Recently​ ​she​ ​has​ ​received​ ​the​ ​Pernod​ ​Ricard​ ​Fellowship​ ​from​ ​Villa​ ​Vassilieff/Bétonsalon​ ​in​ ​Paris.​ ​During
2015​ ​and​ ​2016​ ​she​ ​was​ ​artist-in-residence​ ​at​ ​the​ ​Rijksakademie​ ​van​ ​Beeldende​ ​Kunsten​ ​in​ ​Amsterdam.

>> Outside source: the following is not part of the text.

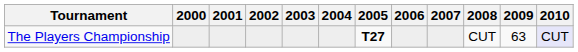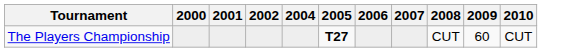- column: 2003
The Players Championship | 2009: 63 -> 60
The Players Championship | 2010: lavender background -> no background
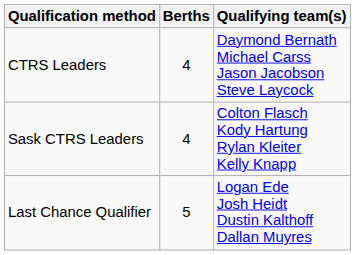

She​ ​earned​ ​an​ ​MFA​ ​from​ ​the​ ​Dutch​ ​Art​ ​Institute/ArtEZ,​ ​Arnhem​ ​and​ ​a​ ​BFA​ ​from​ ​Universidad​ ​Nacional​ ​de
las​ ​Artes,​ ​Buenos​ ​Aires,​ ​where​ ​she​ ​also​ ​took​ ​part​ ​in​ ​the​ ​Artist's​ ​Program​ ​from​ ​Universidad​ ​Torcuato​ ​Di
Tella.​ ​Currently​ ​she​ ​is​ ​working​ ​on​ ​her​ ​first​ ​institutional​ ​solo​ ​exhibition​ ​in​ ​Argentina​ ​at​ ​the​ ​Museo​ ​de​ ​Arte
Moderno​ ​de​ ​Buenos​ ​Aires​ ​in​ ​2018.

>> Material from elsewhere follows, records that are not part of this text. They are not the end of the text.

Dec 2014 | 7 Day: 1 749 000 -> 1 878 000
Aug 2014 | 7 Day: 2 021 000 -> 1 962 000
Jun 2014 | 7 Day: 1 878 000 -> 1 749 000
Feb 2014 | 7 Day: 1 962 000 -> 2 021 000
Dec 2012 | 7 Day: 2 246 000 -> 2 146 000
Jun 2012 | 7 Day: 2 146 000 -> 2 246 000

Daniela​ ​Brunand​ ​(AR)​ ​graduated​ ​in​ ​art​ ​history​ ​at​ ​Universidad​ ​de​ ​Buenos​ ​Aires,​ ​where​ ​she​ ​also​ ​studied
architecture.​ ​She​ ​independently​ ​studied​ ​with​ ​Juan​ ​Gaitán,​ ​Andrea​ ​Giunta,​ ​Walter​ ​Mignolo​ ​and​ ​María
Gainza,​ ​among​ ​others.​ ​She​ ​has​ ​received​ ​scholarships​ ​from​ ​the​ ​Goethe​ ​Institut​ ​and​ ​DAAD​ ​to​ ​continue​ ​her
studies​ ​in​ ​Germany,​ ​where​ ​she​ ​attended​ ​seminars​ ​with​ ​Isabelle​ ​Graw​ ​and​ ​Juliane​ ​Rebentisch​ ​at
Städelschule,​ ​Frankfurt​ ​am​ ​Main.​ ​Between​ ​2015​ ​and​ ​2017​ ​she​ ​worked​ ​in​ ​SlyZmud​ ​gallery​ ​in​ ​Buenos
Aires.​ ​In​ ​March​ ​2017​ ​she​ ​curated​ ​the​ ​exhibition​ ​Bóveda​ ​Gagá​ ​in​ ​the​ ​Centro​ ​Cultural​ ​Recoleta,​ ​Buenos
Aires.​ ​Her​ ​texts​ ​have​ ​been​ ​published​ ​in​ ​academic​ ​and​ ​specialized​ ​publications.